Bhabinkamtibmas Polsek Makale Pulbaket Tentang Adanya Penutupan Akses Jalan Desa

Polrestanatoraja.com – Pada hari Senin tanggal 08 Oktober 2023 Pukul. 11.00 Wita bhabinkamtibmas Polsek Makale Bripka Anthonius Ruru telah melakukan pulbaket terkait adanya aksi penutupan akses jalan Desa yang terletak di Kamp.Kanan Sakka Lingk. Tarondon Kec. Makale Selatan Kab. Tana Toraja.
Bahwa penutupan jalan tersebut dilakukan oleh oknum warga masyarakat sejak hari Minggu Tanggal 08 Oktober 2023 dimana warga tidak dapat melintas akibat palang ranting bambu yang dipasang full pada jalan coran yang dimaksud sehingga mengadukan ke pihak kepolisian sektor makale jajaran polres tana toraja.
Dari hasil pulbaket, diketahui oknum masyarakat yang memasang palang tersebut yakni:
-Lel.
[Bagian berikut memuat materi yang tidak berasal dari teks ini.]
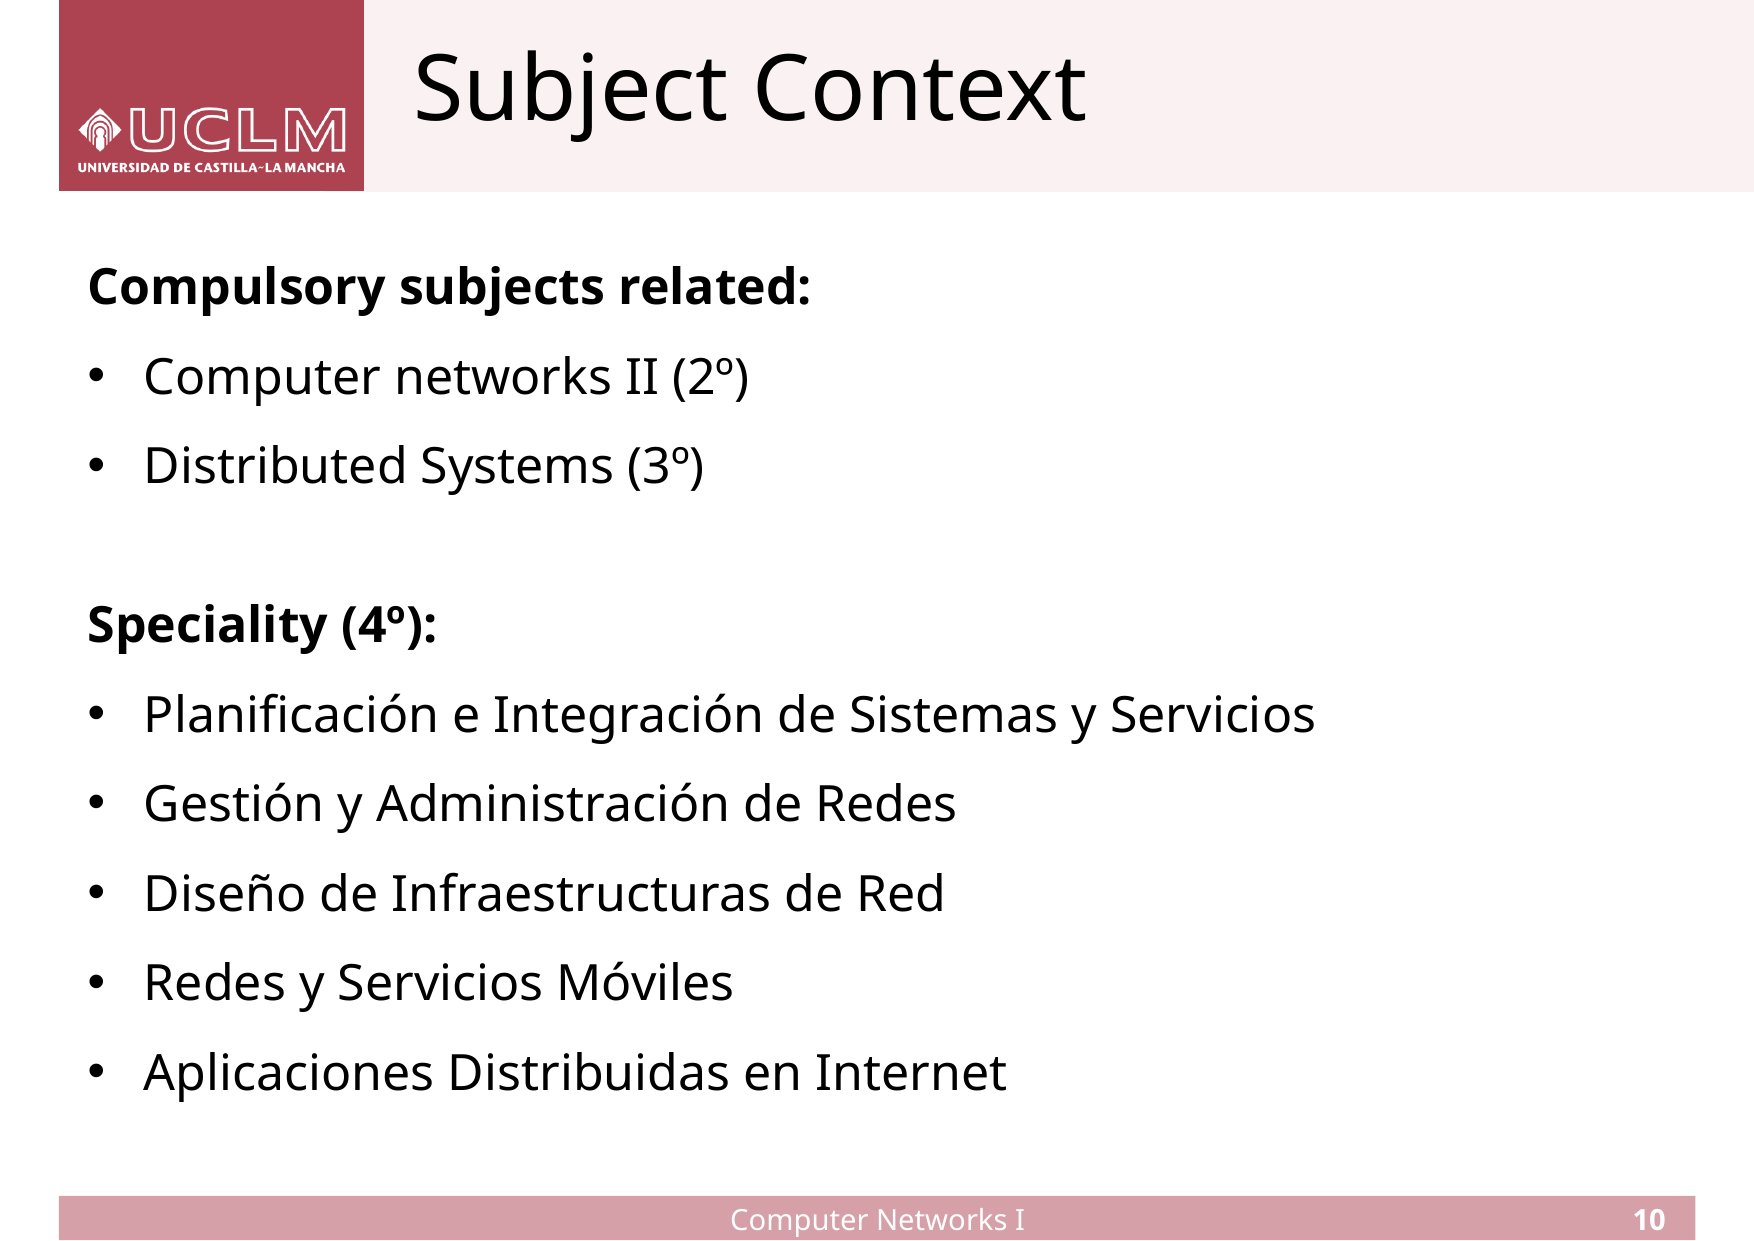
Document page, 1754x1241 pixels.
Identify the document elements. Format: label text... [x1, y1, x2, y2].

slide_number <number> [1257, 1200, 1666, 1236]
list Compulsory subjects related: Computer networks II (2º) Distributed Systems (3º) Speciality (4º): Planificación e Integración de Sistemas y Servicios Gestión y Administración de Redes Diseño de Infraestructuras de Red Redes y Servicios Móviles Aplicaciones Distribuidas en Internet [87, 254, 1667, 1101]
title Subject Context [413, 0, 1667, 198]
footer Computer Networks I [599, 1200, 1156, 1236]
picture [59, 0, 364, 191]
Aris Palulungan (43), Agama Kristen, Pekerjaan PNS, Alamat Lingk. Tarondon Kel. Sandabilik Kec. Makale Selatan Kab. Tana Toraja.
-Lel. Yohanes Dalame (50), Agama Kristen, Pekerjaan Staf SMPN Sandabilik, Alamat Lingk. Tarondon Kel. Sandabilik Kec. Makale Selatan Kab. Tana Toraja.
Keterangan dari Lurah Sandabilik bapak Tanri Irfandi bahwa pemalangan akses jalan tersebut dipicu adanya ketersinggungan antara pihak pelaku dengan Pihak Lel. Agustinus Betteng dimana Lel. Agustinus Betteng merupakan oknum masyarakat yang melakukan pengerjaan rabat jalan tersebut atas swadaya masyarakat setempat.
Bahwa jalan rabat beton tersebut saat selesai dikerjakan, Lel. Agustinus Betteng memasang tiang besi pas pada pertengahan jalan rabat dengan tujuan agar kendaraan R4 untuk sementara belum diperbolehkan untuk melintas diakibatkan jalan masih belum sepenuhnya kuat dan hanya boleh dilintasi oleh kendaraan Roda dua saja.
Kemudian pihak pelaku (Lel. Aris Palulungan dan Lel. Yohanes Dalame) Melintasi jalan tersebut dengan menggunakan KR4 Sehingga terciptalah bahasa dari pihak Pihak Agustinus Betteng yang membuat ketersinggungan dari pihak pelaku.
Lel.Agustinus Betteng mengeluarkan kata kata yakni “Mereka dengan seenaknya melewati Rabat jalan beton sedangkan tidak pernah memberikan sedikit sumbangsi dana saat jalan dibenahi”.Hal demikianlah yang membuat kedua pelaku menjadi geram dan melakukan penutupan akses jalan.
Alasan penutupan jalan yakni para pelaku mengakui bahwa akses jalan tersebut masih merupakan hak milik dari rumpun keluarga mereka sehingga mengklaim dengan cara menutup lokasi jalan yang masuk dalam hak miliknya.
Dilakukan konfirmasi kepada para pelaku dan memberikan keterangan bahwa pihaknya tidak akan membuka palang bambu tersebut sebelum dilakukan pertemuan/klarifikasi yang difasilitasi oleh adat pendamai serta pemerintah kelurahan sandabilik dan bhabinkamtibmas sehingga lurah sandabilik saat ini sedang mengatur jadwal untuk dilakukan pertemuan membahas persoalan sebagaimana dimaksud.
Bahwa menurut lurah sandabilik, akses jalan tersebut menghubungkan antara lingk.Tarondon dengan pemukiman warga namun warga masih dapat melintas melalui akses jalan alternatif lain.